Was hat das nun mit mir zu tun? Dazu kehren wir ein paar Monate zurück: Es ist Juli 2018, wir erleben in Deutschland gerade den Jahrhundertsommer und an einem Sonntagabend findet das Finale der in Russland stattfindenden Fußballweltmeisterschaft statt. Während Frankreich gegen den Überraschungsfinalisten Kroatien spielt, stoße ich im Internet auf ein interessantes Straßenkinderheimprojekt in Indien, das quasi aus meiner Nachbarschaft, aus Hamburg-Hoheluft, geleitet wird.

Wichtigstes Bauwerk der Stadt ist der Tempel

Ich bin zu diesem Zeitpunkt nämlich auf der Suche nach einem geeigneten Projekt, dem ich meinen Gewinn eines Fußball WM-Tippspiels schenken kann. In meinem Unternehmen sind wir über 170 Tipper und ich habe es mit wenig Verstand, aber umso mehr Glück auf den dritten Platz geschafft, was eine stattliche Summe ergeben hat. Und während die beiden Finalisten den WM-Pokal noch ausspielen, stoße ich auf das Projekt KIDZ Shelter, in der mir unbekannten südindischen Stadt Sivakasi im Bundesstaat Tamil Nadu.

Weil das Klima sehr trocken ist und es bedeutend weniger regnet als an der Küste, ist Sivakasi ein äußerst geeigneter Standort für die Produktion von Feuerwerkskörpern, schließlich ist die Trockenheit bei der Herstellung und Lagerung sehr von Vorteil. Unzählige Firmen stellen die Produkte her und handeln mit der Ware, in weiten Teilen der Stadt und den umliegenden Orten stolpert man quasi über Fabriken, Shops und der dazugehörigen Werbung.

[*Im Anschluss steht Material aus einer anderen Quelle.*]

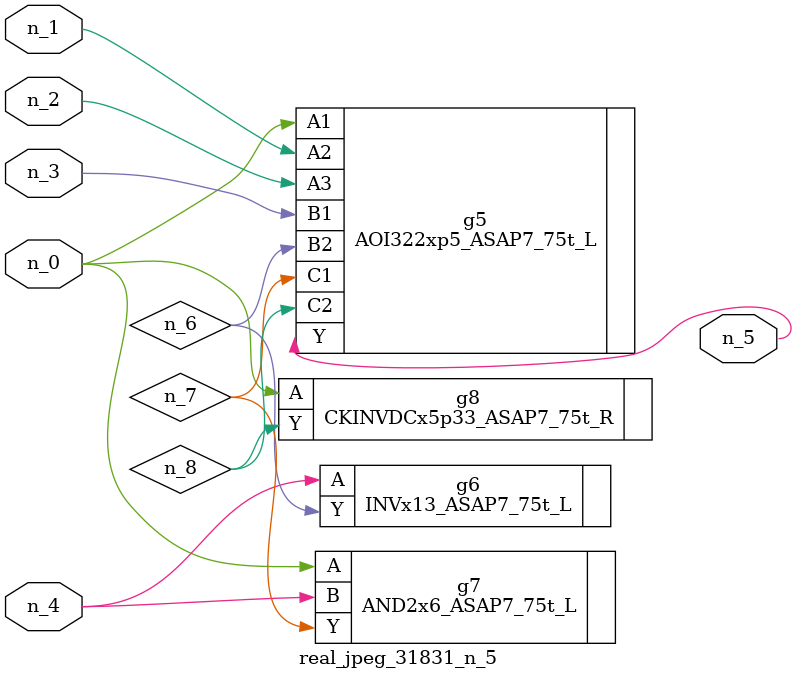
<source format=v>
module real_jpeg_31831_n_5 (n_4, n_0, n_1, n_2, n_3, n_5);

input n_4;
input n_0;
input n_1;
input n_2;
input n_3;

output n_5;

wire n_8;
wire n_6;
wire n_7;

AOI322xp5_ASAP7_75t_L g5 ( 
.A1(n_0),
.A2(n_1),
.A3(n_2),
.B1(n_3),
.B2(n_6),
.C1(n_7),
.C2(n_8),
.Y(n_5)
);

AND2x6_ASAP7_75t_L g7 ( 
.A(n_0),
.B(n_4),
.Y(n_7)
);

CKINVDCx5p33_ASAP7_75t_R g8 ( 
.A(n_0),
.Y(n_8)
);

INVx13_ASAP7_75t_L g6 ( 
.A(n_4),
.Y(n_6)
);


endmodule
</source>
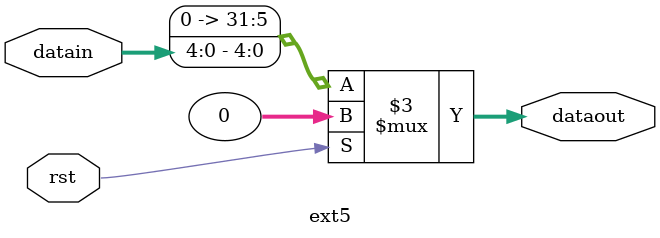
<source format=v>
`timescale 1ns / 1ps


module ext5(
    input [4:0] datain,
    output reg [31:0] dataout,
    input rst
    );
    always@(*)begin
        if(rst)
            dataout <= 0;
        else
            dataout = {27'b0,datain};    
    end
endmodule

</source>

Der Jahresumsatz mit Feuerwerkskörpern beträgt in der „Cracker City“ über fünf Milliarden Euro (2011).

Werbung für einen Feuerwerksfabrikverkauf

Seit 1991 sind aber auch über 120 Todesfälle bei der Herstellung der Böller dokumentiert, vor allem in den 1970er und 80er Jahren wurden zahlreiche Fälle von Kinderarbeit aufgedeckt. Obwohl diese in Indien verboten ist, kommt es bis heute immer noch vor, dass Kinder für diese Arbeit herangezogen werden. Mit großer Unterstützung der indischen Behörden und den eigens dafür ausgebildeten Child Protection Officers ist das KIDZ Shelter in der Welthauptstadt der Feuerwerkskörper damit ein deutliches Zeichen gegen Kinderarbeit. Und darüber hinaus eine Herzensangelegenheit für ein kindgerechtes Aufwachsen und einer guten schulischen Ausbildung.

Insgesamt betreut die 1965 von Adolf Klein in Norddeutschland gegründete Patengemeinschaft für hungernde Kinder e.V. 20 Heime mit 1.800 Kindern und ungefähr 300 Familien in den indischen Bundesstaaten Kerala und Tamil Nadu. Die beiden Hamburger Hadmut Scholz und Rüdiger Jester betreuen unter dem Dach der Patengemeinschaft das Kinderheim in Sivakasi. 25 Mädchen wohnen hier rund um die Uhr und besuchen von Montag bis Samstag die Grund- bzw. weiterführenden örtlichen Schulen. Mit den Spendengeldern haben die Mädchen die Gelegenheit, einen Schulabschluss zu machen und anschließend eine Berufsausbildung zu erhalten.

Was ich während des WM-Finales noch nicht ahnen kann, dass ich die beiden Verantwortlichen für dieses Projekt in den nächsten Wochen mehrmals treffen werde und sich schon bald herausstellt, dass sie meine Hilfe gut gebrauchen können. Denn schließlich ist es nicht leicht, für Spendenprojekte zu sammeln. Wir überlegen uns, wie wir neue Spender für das Projekt gewinnen können, im Besonderen auch mit Hilfe eines professionellen Web-Auftritts und einer Kampagne in den sozialen Medien. Und da ich mich zu diesem Zeitpunkt bereits für einen Urlaub gegen Ende des Jahres im von Sivakasi nicht all zu weit entfernten Sri Lanka entschieden habe, liegt der Plan klar auf der Hand: Ich werde die Gelegenheit haben, das Projekt direkt zu besuchen und mir einen Eindruck vor Ort zu verschaffen.